Text to read —
# Web Scraping Gold: Python-Selenium Techniques for Analyzing Historical and Current Gold Prices

# ![Imgur](https://i.imgur.com/90rxpMY.jpg)![](https://imgur.com/a/oDqra1X)

Gold is one of the most widely traded and valuable metals in the world. As a precious metal, it has been used for various purposes, including currency, investment, and jewelry. The price of gold is highly volatile and is influenced by various factors such as global economic conditions, political events, and supply and demand.

To make informed decisions about buying, selling, or investing in gold, it is essential to stay up-to-date with the latest gold prices. Web scraping provides a useful tool for automatically extracting data from websites, including real-time gold prices from financial news and market data websites.

In this project, we will use Python and Selenium for web scraping gold prices from Yahoo Finance. Python is a popular programming language for data science, and Selenium is a web automation tool that allows us to control web browsers and automate web scraping tasks. By automating the process of collecting gold price data from Yahoo Finance, we can save time and effort while ensuring that we have the most accurate and up-to-date information.

We will analyze the historical and current gold price data collected through web scraping to identify trends and make predictions about future price movements. This project aims to demonstrate the use of web scraping and data analysis techniques for monitoring gold prices, providing real-time market insights, and making informed investment decisions.

##  What is Web Scraping?

Web scraping is the process of extracting data from websites using automated software tools or scripts. This technique is used to collect large amounts of data from websites quickly and efficiently.

Web scraping involves accessing the HTML code of a website and using a programming language like Python to extract the desired data. The data can then be analyzed, stored, or used for other purposes.

Web scraping can be used for various applications, including:

1. Market research: Gathering data on competitors, pricing, and product features.

2. Lead generation: Collecting contact information from websites of potential customers.

3. Sentiment analysis: Scraping social media and review websites to gauge public opinion about a particular product or brand.

4. Content aggregation: Collecting news articles or blog posts from multiple sources to create a single source of information.

5. Machine learning: Collecting training data for machine learning models.

While web scraping can be a powerful tool for gathering data, it is important to be aware of legal and ethical considerations. Some websites have terms of service or copyright laws that restrict or prohibit web scraping. Additionally, web scraping can potentially violate user privacy or security if sensitive information is collected without consent.

# ![Imgur](https://i.imgur.com/1KSyXMu.png)

## Steps Followed 

1. Importing the required libraries such as webdriver from selenium, Keys from selenium.webdriver.common.keys, and so on.
2. Defining the chrome options by adding arguments to disable GPU, start the browser in maximized mode, and disable notifications.
3. Setting the path for the chromedriver.
4. Creating an instance of the webdriver with the defined chrome options and the path.
5. Navigating to the URL of the website using the get() method.
6. Maximizing the window and clicking on the date range dropdown to expand it.
7. Entering the start and end date using the clear() and send_keys() methods respectively.
8. Clicking on the 'Done' and 'Apply' buttons to apply the date range filters and then scrolling down to load all the data in the table using the execute_script() method and finding the required data using the find_elements() method.

Directive 1 — Copy the part of the web scraping article between "## Steps Followed" and "for the chromedriver.", inclusive, without changing a word.

Entries shown —

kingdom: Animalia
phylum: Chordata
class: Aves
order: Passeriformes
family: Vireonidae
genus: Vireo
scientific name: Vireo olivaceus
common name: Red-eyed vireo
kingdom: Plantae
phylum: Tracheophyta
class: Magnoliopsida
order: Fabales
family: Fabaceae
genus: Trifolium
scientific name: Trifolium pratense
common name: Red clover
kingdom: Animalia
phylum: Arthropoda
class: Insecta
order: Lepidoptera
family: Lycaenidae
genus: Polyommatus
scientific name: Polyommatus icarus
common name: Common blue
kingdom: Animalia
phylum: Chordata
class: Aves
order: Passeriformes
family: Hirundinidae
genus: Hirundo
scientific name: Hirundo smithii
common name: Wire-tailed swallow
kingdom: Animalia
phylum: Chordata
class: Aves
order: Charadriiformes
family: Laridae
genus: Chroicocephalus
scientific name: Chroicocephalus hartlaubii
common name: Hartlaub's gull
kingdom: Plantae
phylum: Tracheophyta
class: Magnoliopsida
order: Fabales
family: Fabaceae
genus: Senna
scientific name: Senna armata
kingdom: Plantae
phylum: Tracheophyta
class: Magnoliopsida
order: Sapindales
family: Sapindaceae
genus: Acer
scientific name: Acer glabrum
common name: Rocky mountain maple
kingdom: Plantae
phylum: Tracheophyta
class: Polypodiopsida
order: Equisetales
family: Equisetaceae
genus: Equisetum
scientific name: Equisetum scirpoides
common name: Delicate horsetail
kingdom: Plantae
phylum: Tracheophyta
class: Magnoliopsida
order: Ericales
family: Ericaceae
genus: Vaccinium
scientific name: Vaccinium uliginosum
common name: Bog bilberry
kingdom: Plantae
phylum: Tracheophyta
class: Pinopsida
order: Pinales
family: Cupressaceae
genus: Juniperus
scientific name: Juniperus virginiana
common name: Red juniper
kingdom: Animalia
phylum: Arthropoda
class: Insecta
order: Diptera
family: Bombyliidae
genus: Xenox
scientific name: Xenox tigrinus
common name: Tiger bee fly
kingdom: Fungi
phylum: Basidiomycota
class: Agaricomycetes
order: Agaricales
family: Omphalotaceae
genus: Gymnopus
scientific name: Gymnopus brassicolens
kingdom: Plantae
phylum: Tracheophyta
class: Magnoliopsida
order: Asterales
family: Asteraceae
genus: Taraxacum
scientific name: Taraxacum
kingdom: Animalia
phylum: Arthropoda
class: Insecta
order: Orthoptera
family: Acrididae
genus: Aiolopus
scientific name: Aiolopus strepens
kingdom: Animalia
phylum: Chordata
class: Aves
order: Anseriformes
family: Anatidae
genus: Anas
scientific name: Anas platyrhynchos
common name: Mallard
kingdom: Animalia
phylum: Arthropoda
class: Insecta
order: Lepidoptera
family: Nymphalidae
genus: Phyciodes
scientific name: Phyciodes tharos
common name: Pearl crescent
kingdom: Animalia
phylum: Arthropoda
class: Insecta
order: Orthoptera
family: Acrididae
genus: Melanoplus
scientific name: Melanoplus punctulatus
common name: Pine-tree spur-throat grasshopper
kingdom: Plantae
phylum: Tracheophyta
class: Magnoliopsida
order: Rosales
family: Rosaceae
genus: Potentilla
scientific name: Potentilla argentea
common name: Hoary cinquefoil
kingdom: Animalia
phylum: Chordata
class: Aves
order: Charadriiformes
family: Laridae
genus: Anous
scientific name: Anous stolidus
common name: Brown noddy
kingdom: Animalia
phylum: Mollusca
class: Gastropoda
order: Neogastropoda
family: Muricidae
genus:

Directive 2 — From the records, take the lines between the ones holding "common name: Hartlaub's gull" and "genus: Equisetum", inclusive, and format them as a JSON list of strings with one string per line and any blank lines left out.

Exercise output 1 —
## Steps Followed 

1. Importing the required libraries such as webdriver from selenium, Keys from selenium.webdriver.common.keys, and so on.
2. Defining the chrome options by adding arguments to disable GPU, start the browser in maximized mode, and disable notifications.
3. Setting the path for the chromedriver.

Exercise output 2 —
[
  "common name: Hartlaub's gull",
  "kingdom: Plantae",
  "phylum: Tracheophyta",
  "class: Magnoliopsida",
  "order: Fabales",
  "family: Fabaceae",
  "genus: Senna",
  "scientific name: Senna armata",
  "kingdom: Plantae",
  "phylum: Tracheophyta",
  "class: Magnoliopsida",
  "order: Sapindales",
  "family: Sapindaceae",
  "genus: Acer",
  "scientific name: Acer glabrum",
  "common name: Rocky mountain maple",
  "kingdom: Plantae",
  "phylum: Tracheophyta",
  "class: Polypodiopsida",
  "order: Equisetales",
  "family: Equisetaceae",
  "genus: Equisetum"
]